TASKS TO CARRY OUT:
1 > Answer these questions from the text on automating repository evaluation, one per line:
(a) Which API was used for the items related to OpenDOAR?
(b) What did ROAR not allow?
(c) What tag is given as an example for the DC schema data?
2 > From the text on automating repository evaluation, return the stretch from "Some examples of" through "of the application.".
3 > For each statement, say yes or no depending on whether the text on automating repository evaluation agrees with it, and quote the words that decide it.
(a) Scale SERP was used for the Google Scholar items.
(b) The OAI Data Providers web page was updated often.
(c) Unpublished information is known only by the system's administrators.

EXTRACTED TEXT:
++++
After establishing the elements of the guide, it was defined that it was not possible to automate them all since the information of some items was obtained through webs external to the repository or was not published on the Internet. The issue with external web pages is that they tend to have a different structure and organization. Therefore, the information is not always found in the same places. In the case of unpublished information, the required data are only known by the system’s administrators.

Some examples of the presented situations are: “Information on who can deposit, what can be deposited and in which formats” (policies), where the information is on the network, but its location is not normalized. Moreover, “The logs of the web server where the repository is hosted are permanently archived”, where the data are specific to the operation of the application.

After determining the items that could not be automated, the tools and services for the rest of the elements were established. First, it was determined that for the items related to OpenDOAR and Google Scholar, it was possible to use the APIs that were proprietary or external to these platforms, specifically Sherpa API and Scale SERP for the first and the second, respectively. For the rest of the harvesters and directories, the web scraping technique was used since the information required was included in the HTML of the platforms’ web pages.

For the ROAR and OAI Data Providers directories, a different process was implemented since ROAR did not allow to make requests through web scraping, and OAI Data Providers had a static web page that was not updated frequently, which made inefficient downloading the web page for each evaluation to obtain the same information most of the time. To solve this, we created a script that downloads the data from OAI Data Providers and uploads an XML file (obtained from ROAR’s web page) to create then a relational database with the information from both platforms.

Finally, we used web scraping for everything related to metadata and attributes of the documents or published works in the repositories by searching in the HTML document the tags corresponding to the desired elements, for example, <meta> for the DC schema data. However, the URLs of the documents depend on the findings of the directories and harvesters since each repository organizes the information according to its needs and disciplines. Thus, it was not feasible to standardize the retrieval of the links directly from the search in the repositories. Furthermore, this dependency means that the items related to the documents will not be evaluated if no information is found in the first part.
++++
DATASET CONTENT:
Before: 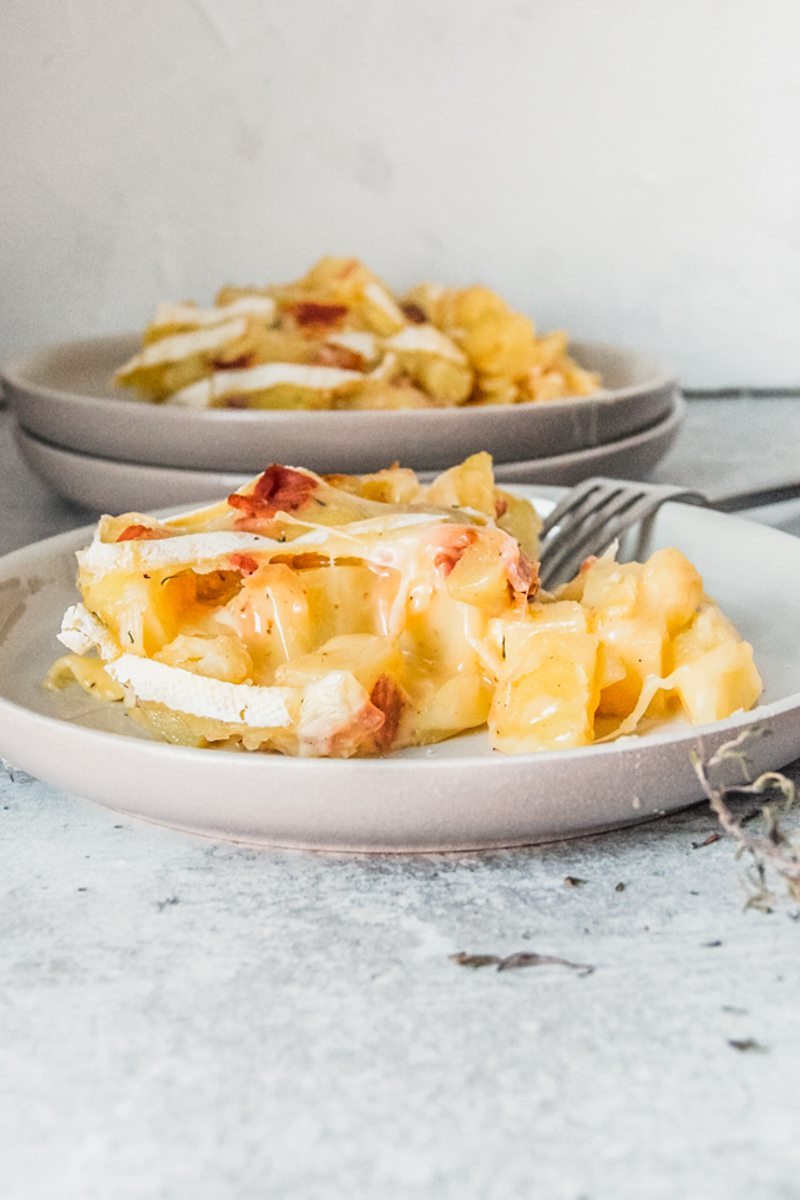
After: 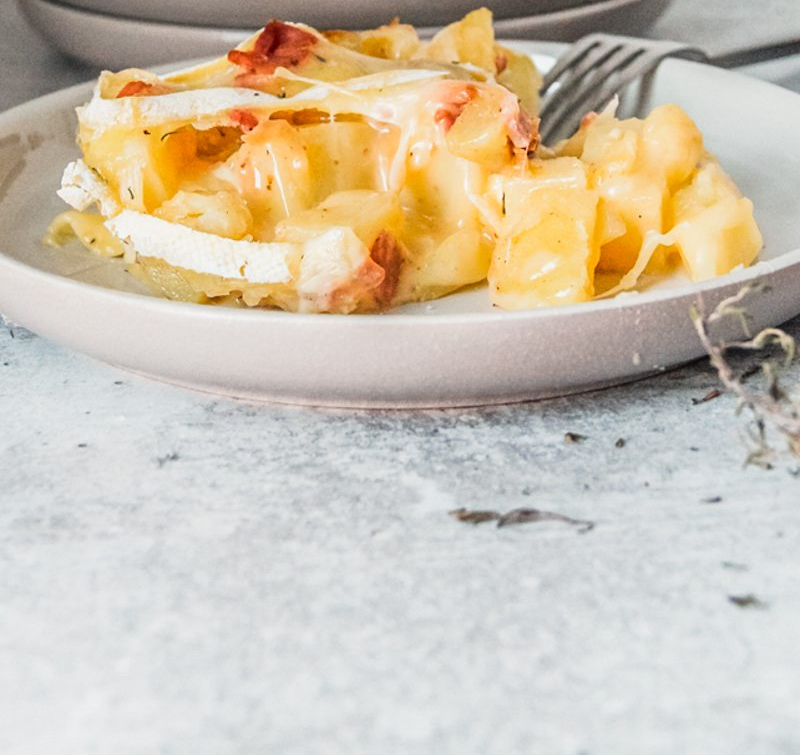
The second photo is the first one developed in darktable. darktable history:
++++
EXPECTED OUTPUTS:
1 >
(a) Sherpa API
(b) ROAR did not allow requests to be made through web scraping.
(c) <meta>

2 >
Some examples of the presented situations are: “Information on who can deposit, what can be deposited and in which formats” (policies), where the information is on the network, but its location is not normalized. Moreover, “The logs of the web server where the repository is hosted are permanently archived”, where the data are specific to the operation of the application.

3 >
(a) Yes: "specifically Sherpa API and Scale SERP for the first and the second, respectively"
(b) No: "OAI Data Providers had a static web page that was not updated frequently"
(c) Yes: "the required data are only known by the system’s administrators"